On 05/31/2017 01:03 PM, Martin Kletzander wrote:
On Tue, May 30, 2017 at 12:44:21PM +0200, Michal Privoznik wrote:
> I've been experimenting with sparse streams and found a bug. If you
> try to
> download a volume which doesn't support sparseness here's what happens:
>
> # virsh vol-download --sparse
> /dev/disk/by-path/ip-XX.XX.XX.XX:3260-iscsi-iqn.2017-03.com.blah:server-lun-0
> /mnt/floppy/blah.raw
>
> # echo $?
> 0
> # ls -lhs /mnt/floppy/bla.raw
> 0 -rw-r--r-- 1 root root 0 May 30 12:40 /mnt/floppy/bla.raw
>
> That's not good. iSCSI doesn't know anything about sparseness so an
> error is
> expected here. Fortunately, the fix is fairly simple:
>
> # virsh vol-download --sparse
> /dev/disk/by-path/ip-XX.XX.XX.XX:3260-iscsi-iqn.2017-03.com.blah:server-lun-0
> /mnt/floppy/bla.raw
> error: cannot close volume
> /dev/disk/by-path/ip-XX.XX.XX.XX:3260-iscsi-iqn.2017-03.com.blah:server-lun-0
>
> error: Unable to seek to data: Invalid argument
>
I'm also getting confusing errors when there is no space on the
destination:
error: cannot receive data from volume fedora.img
error: An error occurred, but the cause is unknown
I have a fix for this (will send shortly).
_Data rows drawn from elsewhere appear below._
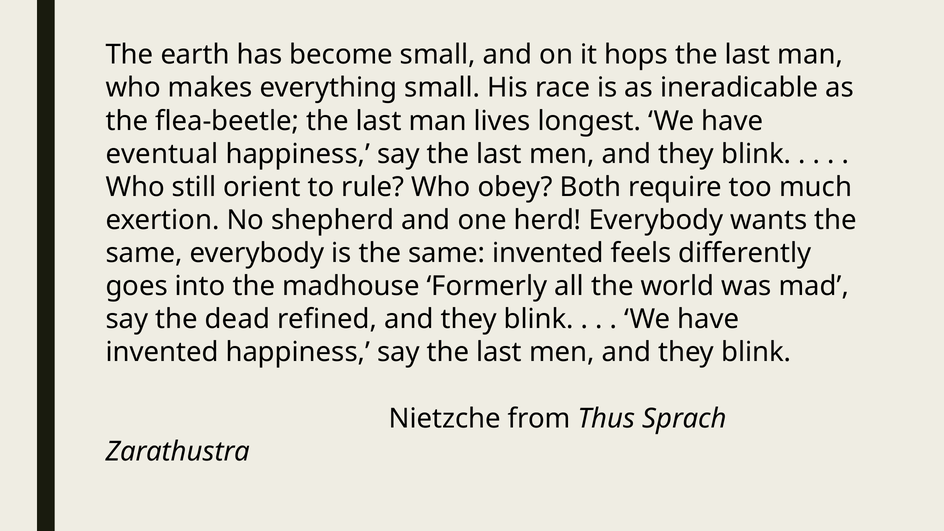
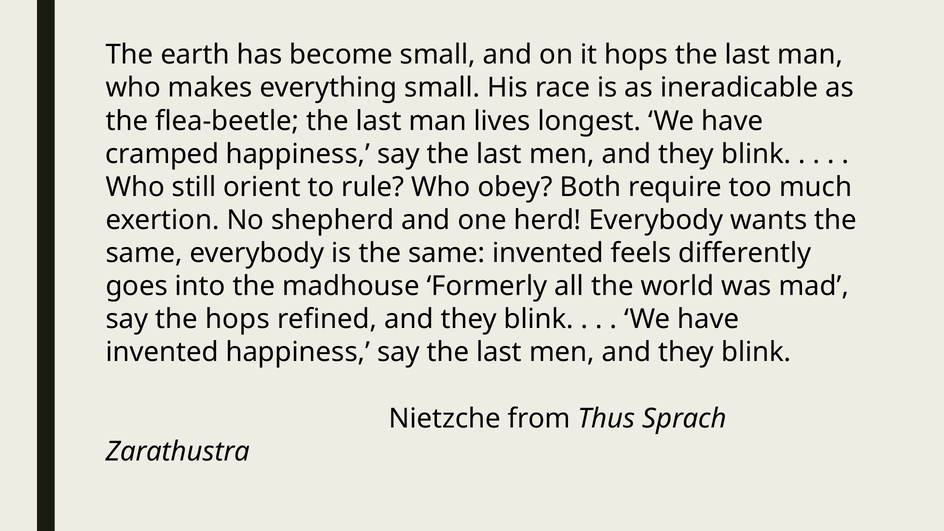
eventual: eventual -> cramped
the dead: dead -> hops
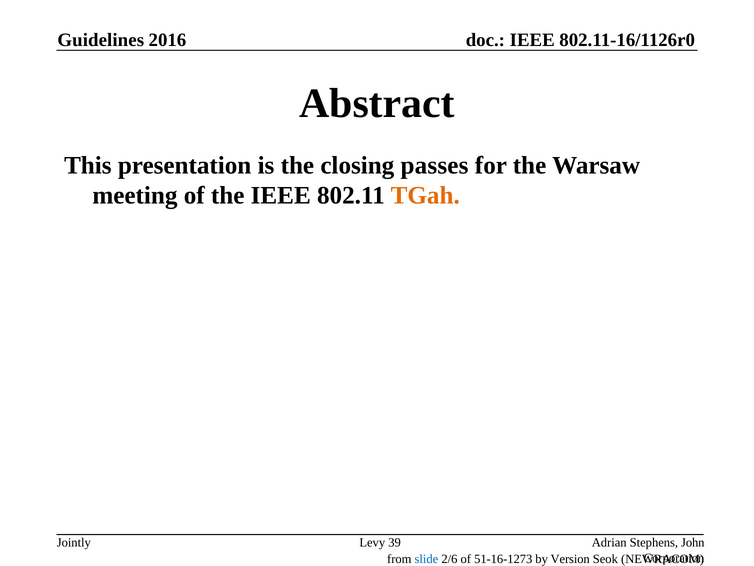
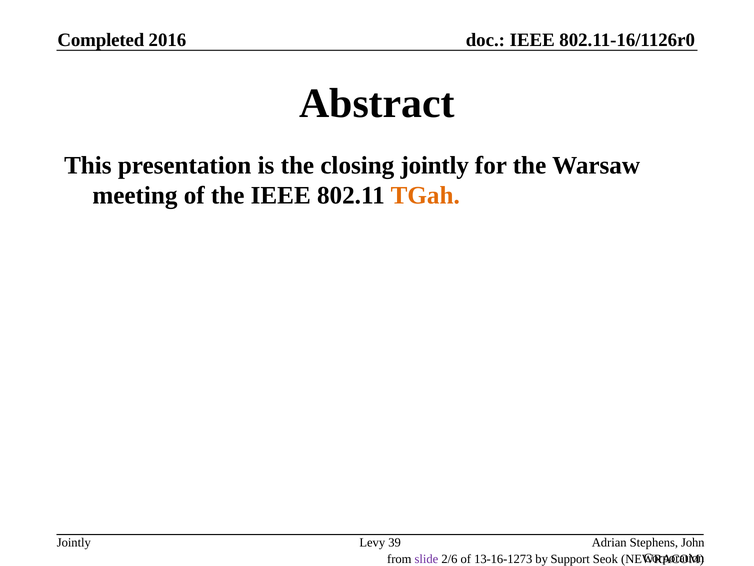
Guidelines: Guidelines -> Completed
closing passes: passes -> jointly
slide colour: blue -> purple
51-16-1273: 51-16-1273 -> 13-16-1273
Version: Version -> Support
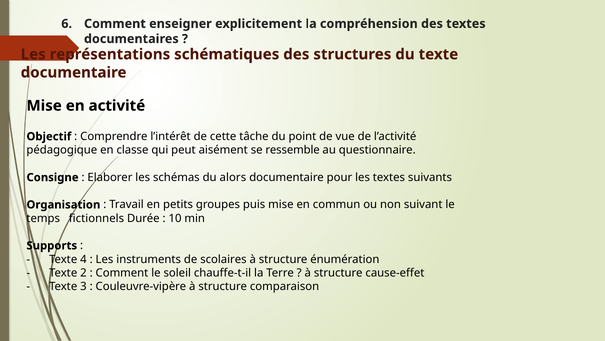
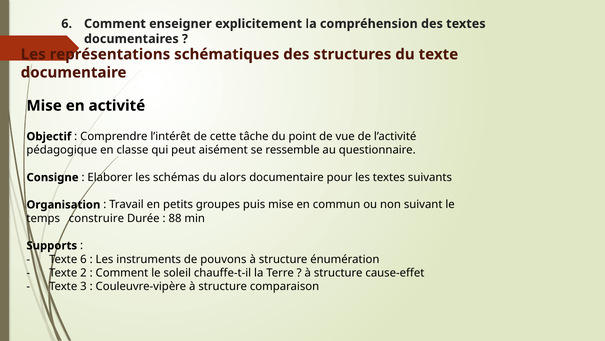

But that's not related to the sparse streams (unless it was caused by
making the iohelper a thread).
... few moments later after /me tries just a thing or two ...
Well, this made me try out few more things and I've found out few
things. I'm not sure what's related to your patches and what's not, so
here's the rundown, and I'll let you decide:
- vol-download --sparse --offset $source_file_size --length 1
/path/to/source.file destination.file
- Every now and then (not always) it gets stuck waiting for the
daemon to receive data (see backtrace below), but the daemon is not
waiting for anything, it's just some weird race. We can try
debugging it with wireshark later. That file ends with a hole.
But I do not have a fix for this one. Frankly, I have no idea what is
going on. Looks to me like:
a) the daemon reaches the end of the stream, but doesn't call
virStreamFinish
b) client reads all the incoming data from the stream, and after that
finds incoming queue empty so it sends "gimme more data" packet to the
daemon
c) the I/O thread in the daemon has died already (it had read everything
it was supposed to), so it closes the write end of the pipe
d) the read end of the pipe is not added to the event loop since we are
not expecting more data in the stream
Frankly, I have no idea what is really going on or how to fix it. So if
somebody else can take a look I'd appreciate it.